A doença de Machado-Joseph é progressiva e não tem cura. Deve-se a uma mutação num único gene e basta um dos progenitores ser afectado para os filhos terem uma probabilidade de 50% de ter a doença. Pode surgir tanto na infância como aos 70 anos e apresentar sintomas de gravidade variável. Tipicamente, vai provocando a perda do controlo das extremidades e rigidez muscular, o que faz com que os doentes possam parecer embriagados ou vítimas da doença de Parkinson. Outras manifestações são espasmos musculares, problemas de deglutição, perturbações da visão e descontrolo dos movimentos oculares, perturbações do sono e problemas cognitivos. Quando os doentes morrem novos, é frequente ser devido a infecções pulmonares causadas pela aspiração de alimentos. Uma característica particularmente trágica da doença é que a sua gravidade aumenta ao longo das gerações.

O gene mutado que a causa, descoberto em 1994 no cromossoma humano 14, apresenta uma repetição anormalmente elevada de uma pequena sequência de "letras" do ADN, o que dá origem a uma proteína anormal - a ataxina-3 -, que forma depósitos letais dentro do núcleo dos neurónios. Os especialistas já suspeitavam que a proteína mutada, ao fragmentar-se, conduzia à formação dos depósitos anómalos. E agora, a equipa de Coimbra conseguiu, ao desvendar o processo de fragmentação, confirmar que esse processo e a degenerescência cerebelar estão, de facto, relacionados.

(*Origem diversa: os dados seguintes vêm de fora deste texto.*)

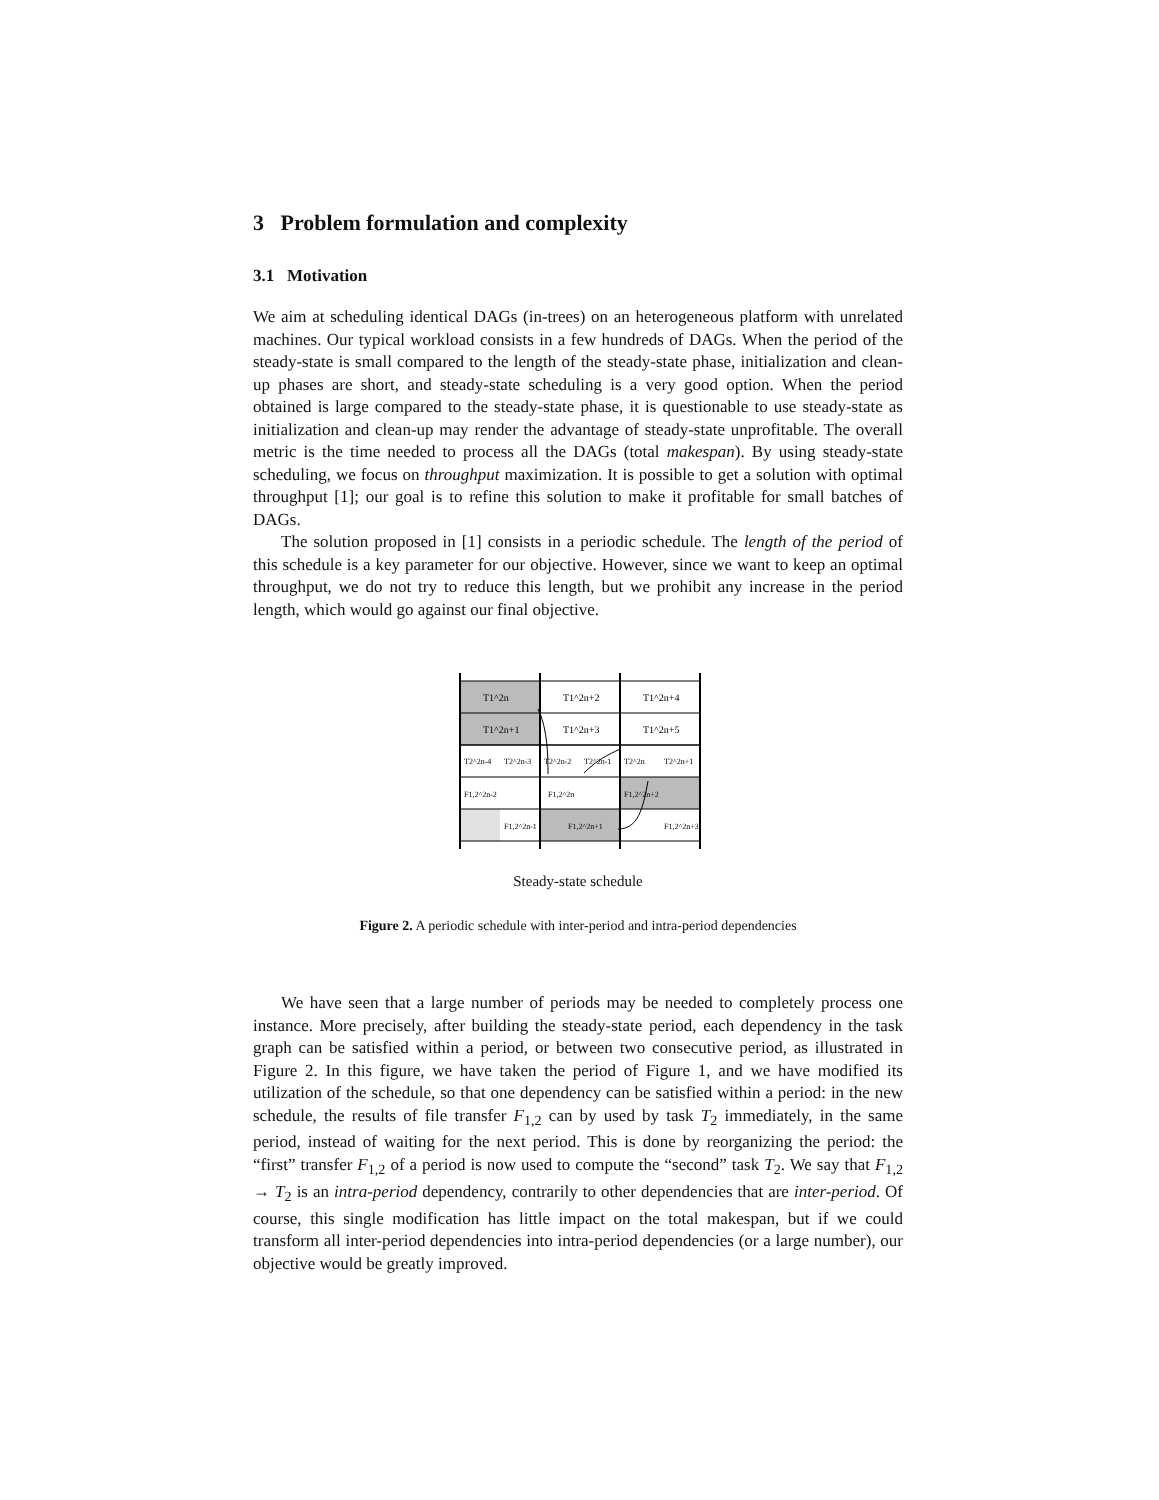3 Problem formulation and complexity
3.1 Motivation
We aim at scheduling identical DAGs (in-trees) on an heterogeneous platform with unrelated machines. Our typical workload consists in a few hundreds of DAGs. When the period of the steady-state is small compared to the length of the steady-state phase, initialization and clean-up phases are short, and steady-state scheduling is a very good option. When the period obtained is large compared to the steady-state phase, it is questionable to use steady-state as initialization and clean-up may render the advantage of steady-state unprofitable. The overall metric is the time needed to process all the DAGs (total makespan). By using steady-state scheduling, we focus on throughput maximization. It is possible to get a solution with optimal throughput [1]; our goal is to refine this solution to make it profitable for small batches of DAGs.
The solution proposed in [1] consists in a periodic schedule. The length of the period of this schedule is a key parameter for our objective. However, since we want to keep an optimal throughput, we do not try to reduce this length, but we prohibit any increase in the period length, which would go against our final objective.
T1^2n
T1^2n+2
T1^2n+4
T1^2n+1
T1^2n+3
T1^2n+5
T2^2n-4
T2^2n-3
T2^2n-2
T2^2n-1
T2^2n
T2^2n+1
F1,2^2n-2
F1,2^2n
F1,2^2n+2
F1,2^2n-1
F1,2^2n+1
F1,2^2n+3
Steady-state schedule
Figure 2. A periodic schedule with inter-period and intra-period dependencies
We have seen that a large number of periods may be needed to completely process one instance. More precisely, after building the steady-state period, each dependency in the task graph can be satisfied within a period, or between two consecutive period, as illustrated in Figure 2. In this figure, we have taken the period of Figure 1, and we have modified its utilization of the schedule, so that one dependency can be satisfied within a period: in the new schedule, the results of file transfer F<sub>1,2</sub> can by used by task T<sub>2</sub> immediately, in the same period, instead of waiting for the next period. This is done by reorganizing the period: the “first” transfer F<sub>1,2</sub> of a period is now used to compute the “second” task T<sub>2</sub>. We say that F<sub>1,2</sub> → T<sub>2</sub> is an intra-period dependency, contrarily to other dependencies that are inter-period. Of course, this single modification has little impact on the total makespan, but if we could transform all inter-period dependencies into intra-period dependencies (or a large number), our objective would be greatly improved.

Mais precisamente, os cientistas mostraram que a ataxina-3 mutante é cortada aos pedaços por uma molécula, chamada calpaína. E também que, quando a calpaína é inactivada, os fragmentos neurotóxicos desaparecem e a destruição cerebral é interrompida - o que pode significar a descoberta de uma potencial maneira de travar o processo. "Mesmo que não consigamos prevenir totalmente a fragmentação da ataxina-3, o facto de ela abrandar poderia ser suficiente para impedir que a doença surgisse durante a vida das pessoas, o que representaria uma incrível vitória sobre esta terrível doença", diz Pereira de Almeida em comunicado.

Os investigadores quiseram saber se, no ratinho, seria possível impedir que a calpaína fragmentasse a ataxina-3. Para isso, utilizaram uma outra molécula, chamada calpastatina, um inibidor da calpaína naturalmente presente no organismo. E constataram que, efectivamente, a introdução de altos níveis de calpastatina no cérebro dos animais não só permitia reduzir o número de depósitos de ataxina-3 dentro dos neurónios, como também os estragos cerebrais e os sintomas neurológicos característicos da doença de Machado-Joseph.

Se os resultados forem válidos no ser humano, fármacos capazes de bloquear a calpaína poderiam vir, pela primeira vez, a permitir travar a doença. Mas Pereira de Almeida é prudente: "Este trabalho é mais uma peça do puzzle... não sabemos ainda o alcance. Temos estado a testar um fármaco [em animais] que parece promissor, mas não está aprovado para uso clínico, pelo que ainda irá demorar, mesmo se tudo correr bem, a chegar à clínica."